Comment 2 Marshall Garey 2022-05-17 16:12:34 MDT
*** Ticket 14061 has been marked as a duplicate of this ticket. ***
Comment 3 Manikanta_Eluri 2022-05-18 08:03:43 MDT
Created attachment 25089 [details]
Slurm logs

Hi Jason,
Please see my answers inline:

1. What switches are being called with qsub.
yes, its called from the correct directory. /cm/shared/apps/slurm/19.05.7/bin/qsub

2. Please let us know what server tcad is configured against.
TCAD is installed on a netwok storage which is accessible across the cluster nodes.
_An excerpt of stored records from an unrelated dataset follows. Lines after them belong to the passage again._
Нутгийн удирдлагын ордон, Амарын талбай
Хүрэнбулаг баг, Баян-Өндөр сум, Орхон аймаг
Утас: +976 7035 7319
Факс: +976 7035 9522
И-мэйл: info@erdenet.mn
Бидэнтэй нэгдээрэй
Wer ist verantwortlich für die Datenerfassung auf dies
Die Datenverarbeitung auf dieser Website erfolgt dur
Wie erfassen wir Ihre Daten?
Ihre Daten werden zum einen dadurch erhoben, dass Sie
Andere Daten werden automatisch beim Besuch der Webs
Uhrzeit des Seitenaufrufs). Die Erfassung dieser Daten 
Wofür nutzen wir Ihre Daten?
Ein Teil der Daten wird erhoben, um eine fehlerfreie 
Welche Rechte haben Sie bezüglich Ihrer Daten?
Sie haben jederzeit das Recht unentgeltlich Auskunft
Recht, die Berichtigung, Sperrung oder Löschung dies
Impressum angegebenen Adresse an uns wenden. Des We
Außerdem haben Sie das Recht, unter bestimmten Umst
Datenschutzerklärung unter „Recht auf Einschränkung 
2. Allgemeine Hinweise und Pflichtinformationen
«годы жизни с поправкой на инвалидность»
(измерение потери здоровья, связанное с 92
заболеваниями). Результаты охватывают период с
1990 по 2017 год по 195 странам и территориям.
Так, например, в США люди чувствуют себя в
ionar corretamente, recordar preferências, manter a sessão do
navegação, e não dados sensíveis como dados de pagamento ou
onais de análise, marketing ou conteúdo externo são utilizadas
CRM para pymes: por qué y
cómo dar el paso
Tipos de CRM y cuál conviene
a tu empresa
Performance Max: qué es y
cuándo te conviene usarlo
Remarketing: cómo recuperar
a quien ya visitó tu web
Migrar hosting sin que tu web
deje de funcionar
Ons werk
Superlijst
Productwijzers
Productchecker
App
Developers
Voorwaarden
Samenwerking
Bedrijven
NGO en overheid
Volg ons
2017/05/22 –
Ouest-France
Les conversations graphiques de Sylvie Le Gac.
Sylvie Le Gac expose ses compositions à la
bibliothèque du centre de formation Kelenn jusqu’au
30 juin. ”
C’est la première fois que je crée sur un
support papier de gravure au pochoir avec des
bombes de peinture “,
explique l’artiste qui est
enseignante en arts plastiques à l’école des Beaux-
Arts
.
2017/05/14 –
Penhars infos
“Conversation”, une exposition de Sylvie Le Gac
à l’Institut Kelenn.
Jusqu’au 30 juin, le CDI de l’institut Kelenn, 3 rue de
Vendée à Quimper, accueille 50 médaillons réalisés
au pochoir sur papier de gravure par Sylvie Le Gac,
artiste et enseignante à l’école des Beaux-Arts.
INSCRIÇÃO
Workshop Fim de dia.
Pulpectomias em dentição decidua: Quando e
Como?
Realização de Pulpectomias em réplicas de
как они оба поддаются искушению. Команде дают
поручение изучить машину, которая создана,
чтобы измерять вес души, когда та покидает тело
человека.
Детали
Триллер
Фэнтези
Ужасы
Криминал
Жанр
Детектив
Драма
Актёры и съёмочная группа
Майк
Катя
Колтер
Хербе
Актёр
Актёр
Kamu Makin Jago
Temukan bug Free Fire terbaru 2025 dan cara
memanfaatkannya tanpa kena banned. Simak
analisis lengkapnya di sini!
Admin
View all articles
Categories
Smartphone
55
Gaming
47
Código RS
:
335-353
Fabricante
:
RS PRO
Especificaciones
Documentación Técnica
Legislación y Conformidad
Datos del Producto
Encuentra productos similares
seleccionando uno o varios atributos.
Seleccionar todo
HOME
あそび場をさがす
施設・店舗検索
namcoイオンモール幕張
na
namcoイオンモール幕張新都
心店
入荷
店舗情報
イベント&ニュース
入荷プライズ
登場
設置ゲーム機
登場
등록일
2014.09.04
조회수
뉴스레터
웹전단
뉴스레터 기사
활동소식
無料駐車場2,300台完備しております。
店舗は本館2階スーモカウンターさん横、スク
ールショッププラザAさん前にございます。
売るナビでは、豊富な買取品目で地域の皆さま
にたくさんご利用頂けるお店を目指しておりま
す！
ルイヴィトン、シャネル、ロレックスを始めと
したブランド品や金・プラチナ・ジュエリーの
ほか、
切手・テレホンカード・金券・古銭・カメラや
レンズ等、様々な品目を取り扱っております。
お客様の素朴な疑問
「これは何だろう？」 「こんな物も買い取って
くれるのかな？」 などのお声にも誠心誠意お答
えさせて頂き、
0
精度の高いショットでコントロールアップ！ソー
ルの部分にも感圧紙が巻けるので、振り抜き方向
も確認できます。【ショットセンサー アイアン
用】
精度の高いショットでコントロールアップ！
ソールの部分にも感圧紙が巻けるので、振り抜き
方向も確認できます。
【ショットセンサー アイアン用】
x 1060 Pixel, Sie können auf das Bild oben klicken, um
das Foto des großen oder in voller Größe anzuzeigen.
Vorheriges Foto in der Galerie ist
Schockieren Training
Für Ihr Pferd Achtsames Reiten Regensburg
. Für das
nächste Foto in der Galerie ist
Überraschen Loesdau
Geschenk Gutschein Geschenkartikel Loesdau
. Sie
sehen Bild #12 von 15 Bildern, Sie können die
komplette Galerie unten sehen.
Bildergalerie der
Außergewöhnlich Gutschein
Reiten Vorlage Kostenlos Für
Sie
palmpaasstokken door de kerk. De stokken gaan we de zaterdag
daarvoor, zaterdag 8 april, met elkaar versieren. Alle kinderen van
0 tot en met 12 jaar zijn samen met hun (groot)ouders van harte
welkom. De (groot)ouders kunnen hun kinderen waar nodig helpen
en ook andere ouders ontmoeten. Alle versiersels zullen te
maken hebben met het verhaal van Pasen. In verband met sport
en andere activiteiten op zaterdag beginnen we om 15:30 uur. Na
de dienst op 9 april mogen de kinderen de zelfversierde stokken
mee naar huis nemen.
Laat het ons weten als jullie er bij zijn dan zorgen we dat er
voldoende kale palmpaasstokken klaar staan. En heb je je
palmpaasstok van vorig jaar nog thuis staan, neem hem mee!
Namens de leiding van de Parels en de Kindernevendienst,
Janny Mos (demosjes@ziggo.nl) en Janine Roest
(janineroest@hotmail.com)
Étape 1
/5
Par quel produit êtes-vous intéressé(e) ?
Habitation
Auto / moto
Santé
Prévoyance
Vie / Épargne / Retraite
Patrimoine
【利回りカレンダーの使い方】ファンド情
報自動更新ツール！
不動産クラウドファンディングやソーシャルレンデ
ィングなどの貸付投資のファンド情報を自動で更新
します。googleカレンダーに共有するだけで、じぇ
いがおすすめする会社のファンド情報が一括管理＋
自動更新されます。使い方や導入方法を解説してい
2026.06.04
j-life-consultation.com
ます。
3. Please verify that tcad is calling the qsub wrapper and not a Linux binary file.
> $ file /path/to/torque/qsub.pl
> /path/to/torque/qsub.pl: Perl script text executable


[root@dcalph000 bin]# file /cm/shared/apps/slurm/19.05.7/bin/qsub
/cm/shared/apps/slurm/19.05.7/bin/qsub: Perl script, ASCII text executable
[root@dcalph000 bin]#


4. Please also upload the slurmctld.log from the server that spans the time when these jobs are being submitted.

Logs are attached.
Comment 5 Jason Booth 2022-05-18 12:11:08 MDT
The pre-processing is happening in your application "sptopo3d" before the job is submitted to the qsub wrapper. 

I suggest you contact synopsys/tcad support regarding this issue. There is probably an option in the application the researcher is using to deselect multithreaded support before it is submitted so that the pre-processing done by synopsys/tcad does not error out.
Comment 6 Marshall Garey 2022-06-01 13:19:11 MDT
As Jason pointed out, this error does not come from Slurm. Have you been able to resolve this with synopsys/tcad support?
Comment 7 Shraddha Kiran 2022-06-02 05:20:26 MDT
(In reply to Marshall Garey from comment #6)
> As Jason pointed out, this error does not come from Slurm. Have you been
> able to resolve this with synopsys/tcad support?

Hello 

Not yet, we are still trying to fix this. We shall let you know for any updates

Thank you
Shraddha
Comment 8 Marshall Garey 2022-06-02 13:16:47 MDT
I'm closing this as infogiven. If you have any Slurm-related questions about this issue, feel free to re-open this ticket.